We did it ourselves.  Potentially, if I had an open wallet and a blank cheque book, would we use a third-party? Yes, of course we would, but at the moment that option is just not there.

Return on investment would be not being attacked. Have we seen any? No. Has it identified certain things? Yes. The way we've got to look at return on investment is, all of a sudden we're less vulnerable to attacks. That's a hard measurement to define. Ultimately, not being attacked, and our reputation, is worth a lot more than just a dollar figure.

The cost-effectiveness of SandBlast is knowledge and understanding what is happening on our network. Do we have some infections? Are we seeing certain things which, without this tool, we would be exposed to? Yes, we are seeing that.

Licensing comes free in that first year or is included in the base package.

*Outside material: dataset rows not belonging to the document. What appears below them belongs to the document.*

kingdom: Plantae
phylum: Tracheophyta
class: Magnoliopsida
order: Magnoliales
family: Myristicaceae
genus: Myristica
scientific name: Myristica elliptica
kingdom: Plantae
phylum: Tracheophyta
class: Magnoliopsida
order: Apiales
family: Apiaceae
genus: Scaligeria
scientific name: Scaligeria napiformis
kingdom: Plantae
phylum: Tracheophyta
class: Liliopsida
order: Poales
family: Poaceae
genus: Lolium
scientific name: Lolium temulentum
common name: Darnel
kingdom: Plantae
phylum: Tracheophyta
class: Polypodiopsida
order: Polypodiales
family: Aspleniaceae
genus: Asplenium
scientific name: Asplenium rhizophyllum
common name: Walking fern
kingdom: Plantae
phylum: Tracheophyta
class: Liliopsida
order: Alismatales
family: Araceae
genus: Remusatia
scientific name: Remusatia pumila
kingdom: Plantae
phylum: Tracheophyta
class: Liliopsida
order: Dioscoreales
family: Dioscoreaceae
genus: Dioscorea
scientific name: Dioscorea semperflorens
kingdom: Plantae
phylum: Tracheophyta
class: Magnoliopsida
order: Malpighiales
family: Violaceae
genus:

From a commercial point of view, it really just is the renewal cost, rather than a one-time fixed cost or buy-in. That's for new firewalls. For existing firewalls, we haven't even gotten to that point yet. They don't even want us to look at the pricing. First, we need to think about what the product does. Does it do what it says on the tin? And if it does, then it's a commercial thing. We have quite a good commercial model with Check Point, so we don't really need to worry about that too much. The pricing should be good.

The licensing, the way they've changed it, is a positive and a negative. Ultimately, Check Point has changed how it operates and now we have to go back and retrofit.

If this does everything it says it does, I don't see any reason that we would use a different product, because this integrates so well with existing Check Point products.

What we've gained is more of an understanding of what's on our network. If I were to go and do this again from scratch, I probably would have looked to integrate more with our Check Point sales team and would have gotten more help from them.

My advice would be to involve your SE. He can help you through a lot more of the options when you deploy.

We don't use the solution’s Management Platform for the creation of virtual endpoint management services in the cloud. We haven't got to that cloud point yet. It's something we could do, potentially. We're going to work with our account team about that. But that's the one of the lessons learned: We did it by just playing around with it rather than doing a full deployment.

I would rate it at nine out of 10. What comes to mind is its effectiveness. Normally, I don't get involved in the costing too much. Is it doing everything that it said it was going to do? Yes it is, at the moment. Could it be enhanced more? Sure. But we have a relationship with Check Point and they do deliver on the RFEs for us. If we say we want it to do this, they'll get their engineering team looking at that.